Donald Trump, the leading 2016 U.S. Republican presidential contender, has ignited new consideration of an old idea: ending the country's nearly 150-year-old grant of citizenship to anyone born in the United States.
The billionaire real estate mogul, who has soared to the top of surveys of Republican voters with calls to deport the country's 11 million illegal immigrants, says birthright citizenship "remains the biggest magnet for illegal immigration."
He says he wants to amend the U.S. Constitution to repeal the 14th Amendment clause that declares "all persons born or naturalized in the United States" are U.S. citizens.
The Mexican government attacked Trump's anti-immigration proposals Wednesday, saying they "reflect prejudice, racism or plain ignorance.”
"Anyone who understands the depth of the U.S.-Mexico relationship realizes that those proposals are not only prejudiced and absurd, but would be detrimental to the well-being of both societies," the Mexico’s Foreign Ministry said.
Five months ahead of the first state-by-state contests to pick a Republican presidential nominee, Trump and his 16 rivals for the party’s nomination are all calling for tough measures to curb the flow of undocumented immigrants across the southern U.S. border with Mexico. But not all of them support Trump's call for ending birthright citizenship, including two of his key rivals, former Florida governor Jeb Bush, the son and brother of two U.S. presidents, and Florida Senator Marco Rubio.
Bush called birthright citizenship "a constitutionally protected right." Rubio said, "I'm open to doing things that prevent people from coming to the U.S. to take advantage of the 14th Amendment, but I'm not in favor of repealing it." Other Republican contenders say they support Trump's stance.
The Center for Immigration Studies, which seeks to limit immigration to the United States, says that 30 of the world's 194 countries allow birthright citizenship, but that the United States and Canada are the only two advanced economies that do so. The group contends that foreign women entering the U.S. as "birth tourists" are annually giving birth to 36,000 babies so their children can become American citizens.
An independent 2010 study by the Pew Hispanic Center estimated that 340,000 out of 4.3 million babies born in the U.S. in 2008 were the children of immigrants who had entered the country illegally, about eight percent of the total.
Birthright citizenship in the U.S. dates to its founding days in the 18th century, when English common law was imported to the first American colonies.
The issue of citizenship came to the forefront with an infamous 1857 U.S. Supreme Court ruling that birthright citizenship did not apply to the children of slaves. But after the country's Civil War in the 1860s, when anti-slavery northern states defeated a southern confederacy favoring slavery, the country's Constitution was amended to make it clear that all freed slaves were U.S. citizens.
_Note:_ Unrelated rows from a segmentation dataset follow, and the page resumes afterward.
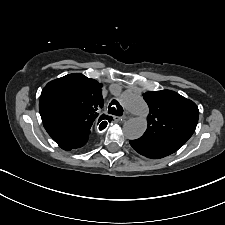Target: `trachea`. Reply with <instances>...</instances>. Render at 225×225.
<instances>
[{
  "mask_svg": "<svg viewBox=\"0 0 225 225\" xmlns=\"http://www.w3.org/2000/svg\"><path fill=\"white\" fill-rule=\"evenodd\" d=\"M108 113L115 116H122L123 108L116 100H113L108 107Z\"/></svg>",
  "mask_w": 225,
  "mask_h": 225,
  "instance_id": "obj_1",
  "label": "trachea"
}]
</instances>
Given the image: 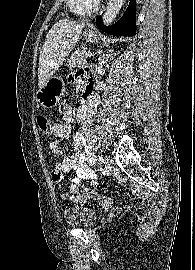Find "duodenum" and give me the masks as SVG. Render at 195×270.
<instances>
[{
    "label": "duodenum",
    "mask_w": 195,
    "mask_h": 270,
    "mask_svg": "<svg viewBox=\"0 0 195 270\" xmlns=\"http://www.w3.org/2000/svg\"><path fill=\"white\" fill-rule=\"evenodd\" d=\"M94 81H91L87 84L85 91L83 93V102L88 105L92 102V100L94 99Z\"/></svg>",
    "instance_id": "obj_1"
}]
</instances>
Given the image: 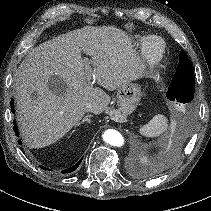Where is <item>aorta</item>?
Instances as JSON below:
<instances>
[{
	"mask_svg": "<svg viewBox=\"0 0 211 211\" xmlns=\"http://www.w3.org/2000/svg\"><path fill=\"white\" fill-rule=\"evenodd\" d=\"M103 140L116 147H122L124 145V138L120 132L114 129H108L103 133Z\"/></svg>",
	"mask_w": 211,
	"mask_h": 211,
	"instance_id": "762f6f07",
	"label": "aorta"
}]
</instances>
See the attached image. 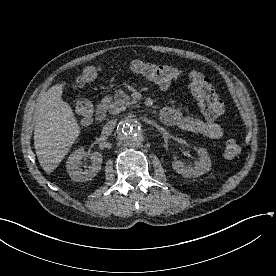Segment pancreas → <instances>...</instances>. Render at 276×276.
Listing matches in <instances>:
<instances>
[{"label": "pancreas", "instance_id": "pancreas-1", "mask_svg": "<svg viewBox=\"0 0 276 276\" xmlns=\"http://www.w3.org/2000/svg\"><path fill=\"white\" fill-rule=\"evenodd\" d=\"M105 100L107 102L109 112L113 115H117L133 104L131 98L121 90L118 91L114 97H106Z\"/></svg>", "mask_w": 276, "mask_h": 276}]
</instances>
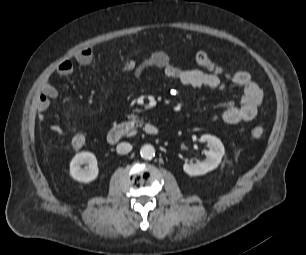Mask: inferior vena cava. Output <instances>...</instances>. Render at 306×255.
<instances>
[{
    "instance_id": "obj_1",
    "label": "inferior vena cava",
    "mask_w": 306,
    "mask_h": 255,
    "mask_svg": "<svg viewBox=\"0 0 306 255\" xmlns=\"http://www.w3.org/2000/svg\"><path fill=\"white\" fill-rule=\"evenodd\" d=\"M132 150V145L129 143H120L116 147V151L118 154H127Z\"/></svg>"
}]
</instances>
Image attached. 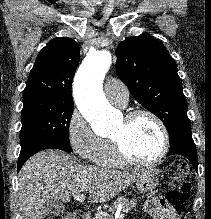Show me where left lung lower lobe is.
Wrapping results in <instances>:
<instances>
[{
	"instance_id": "left-lung-lower-lobe-1",
	"label": "left lung lower lobe",
	"mask_w": 211,
	"mask_h": 219,
	"mask_svg": "<svg viewBox=\"0 0 211 219\" xmlns=\"http://www.w3.org/2000/svg\"><path fill=\"white\" fill-rule=\"evenodd\" d=\"M171 146L167 156L182 155L190 160L195 170L198 172V159L195 143L192 139L191 128L177 131L170 138Z\"/></svg>"
}]
</instances>
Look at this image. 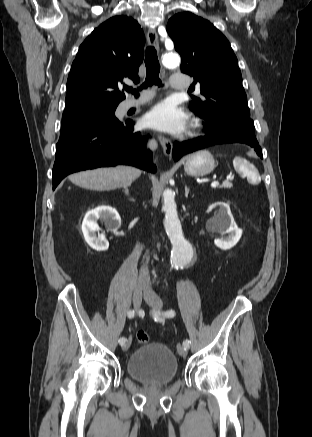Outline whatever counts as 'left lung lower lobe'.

At the end of the 19th century, the Supreme Court further upheld that interpretation, ruling all children born in the U.S., except for those of diplomats serving in the country, invading armies and those born on foreign public ships, are U.S. citizens.
Conservative lawmakers in the U.S. have occasionally attempted to revoke the birthright citizenship provision, but have failed to win broad support for doing so.
Amending the U.S. Constitution is difficult, requiring both chambers of Congress to approve any changes with a two-thirds vote, followed by approval from at least 38 of the 50 state legislatures.